Provisions of the German land law permit disposition of land during the lifetime of the owner with the consent of the Nanmarki and of the Governor.

3. Ponape Land Law-German Land Title-Presumption of Ownership

While a disposition of land, held under German land law, outside of normal lines of inheritance may be made, one claiming such a transfer has the burden of establishing conclusively that that was in fact the intention of the owner.

BURNETT, Associate Justice

This action involves claims to ownership of lands known as Ptiklos No. 150 and Malueseida No. 148, located in Mwahnpaidak, Uh Municipality, Ponape District, held under standard form German Land Deed by Etmont Welliem, Nanmwarki of Uh, from whom both parties claim.

Plaintiff contends that the lands in question were given to her by the Nanmwarki in a division of all his lands among his children on August 12, 1954, at which time he executed a document providing for such distribution and delivered two German Land Deeds to her.

The sole issue in this case is whether the Nanmwarki did in fact convey the two parcels of land to the plaintiff as alleged, since it is not denied that the defendant is the oldest adopted son of the Nanmwarki and, thus, in the proper line to succeed him.

Plaintiff produced, as her Exhibit No.1, the document executed by the Nanmwarki on August 12, 1954, which bears only his signature. According to her testimony, only she and the defendant's oldest daughter (who was about 16 or 17 years of age) were present at that time; she herself was approximately 18 years of age. She testified that only a single copy of the document was made, and that it was then delivered into her possession together with the two German Land Deeds, Nos. 148 and 150.

[1] As has been stated many times before in decisions this court, the German land law, which remains in effect except to the extent it may have been modified in some particulars by succeeding administrations, specifically prohibits testamentary disposition of land. No change in this respect was effected in Ponape District until adoption of Ponape District Order No.9-57, effective April 1, 1957. Thus, if Plaintiffs Exhibit No. 1 is found to be a will, is void and can be given no effect.

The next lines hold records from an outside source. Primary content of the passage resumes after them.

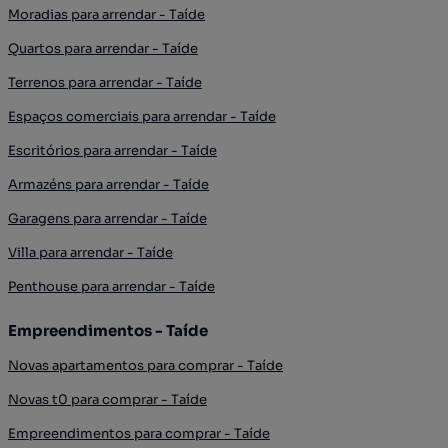
Moradias para arrendar - Taíde
Quartos para arrendar - Taíde
Terrenos para arrendar - Taíde
Espaços comerciais para arrendar - Taíde
Escritórios para arrendar - Taíde
Armazéns para arrendar - Taíde
Garagens para arrendar - Taíde
Villa para arrendar - Taíde
Penthouse para arrendar - Taíde
Empreendimentos - Taíde
Novas apartamentos para comprar - Taíde
Novas t0 para comprar - Taíde
Empreendimentos para comprar - Taíde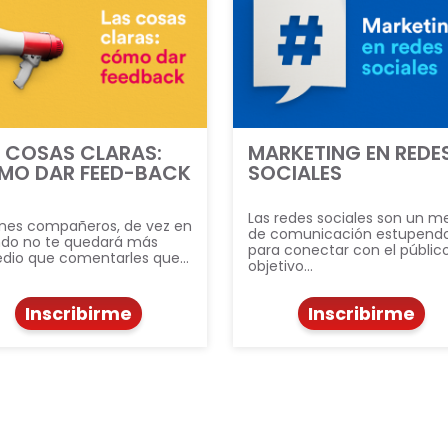
 COSAS CLARAS:
MARKETING EN REDE
MO DAR FEED-BACK
SOCIALES
Las redes sociales son un m
ienes compañeros, de vez en
de comunicación estupend
do no te quedará más
para conectar con el públic
dio que comentarles que…
objetivo…
Inscribirme
Inscribirme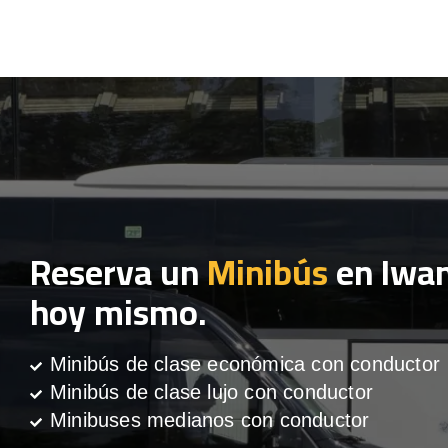
Reserva un
Minibús
en Iwa
hoy mismo.
Minibús de clase económica con conductor
Minibús de clase lujo con conductor
Minibuses medianos con conductor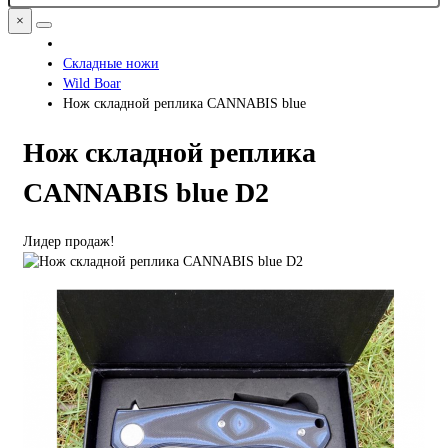
×
Складные ножи
Wild Boar
Нож складной реплика CANNABIS blue
Нож складной реплика
CANNABIS blue D2
Лидер продаж!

[2,3] Further provisions of the land law, however, permit disposition during the lifetime of the owner with the consent of the Nanmwarki and of the Governor. Where the Government has not consented, this court has held there is a defect in the transfer, but one which is subject to challenge only by the administration. I am of the opinion that, while it is correct that such a disposition of land outside of normal lines of inheritance may be made, one claiming such a transfer has the burden of establishing conclusively that that was in fact the intention of the owner. I hold that plaintiff has failed to carry this burden and that the document executed August 12, 1954, constituted in reality an attempt to make a testamentary disposition of the land, and thus is void.

This conclusion is strengthened, not only by the admittedly ambiguous language of the document itself, but by of the fact that the Nanmwarki, having the German Deeds in his possession, made no attempt to record any transfer of ownership in appropriate the face of the deed. That plaintiffs name is written on the back of each deed in what appears to be the Nanmwarki's hand is not sufficient evidence of any intent to do so. Not only does the writing show unmistakable signs of having been traced over, but other writing, less distinct but still legible, including the name of the defendant on Deed No. 150, appears on each document.

Since I hold that the Nanmwarki was still possessed of the properties at the time of his death, they then passed to the defendant as his oldest adopted son, and it is consequently unnecessary to consider Defendant's Exhibit A, a will leaving all the Nanmwarki's lands to the defendant.

It is, therefore, ordered, adjudged, and decreed that, as between these parties and all persons claiming under them, the lands known as Ptiklos No. 150 and Melueseida No. 148, located in Mwahndpaidak, Dh Municipality, Ponape District, are the property of Andraes Welliem and he is, therefore, entitled to their possession with all of the rights and subject to all of the obligations of ownership in the same manner as though his name were inscribed as owner on the German Land Deeds covering each parcel.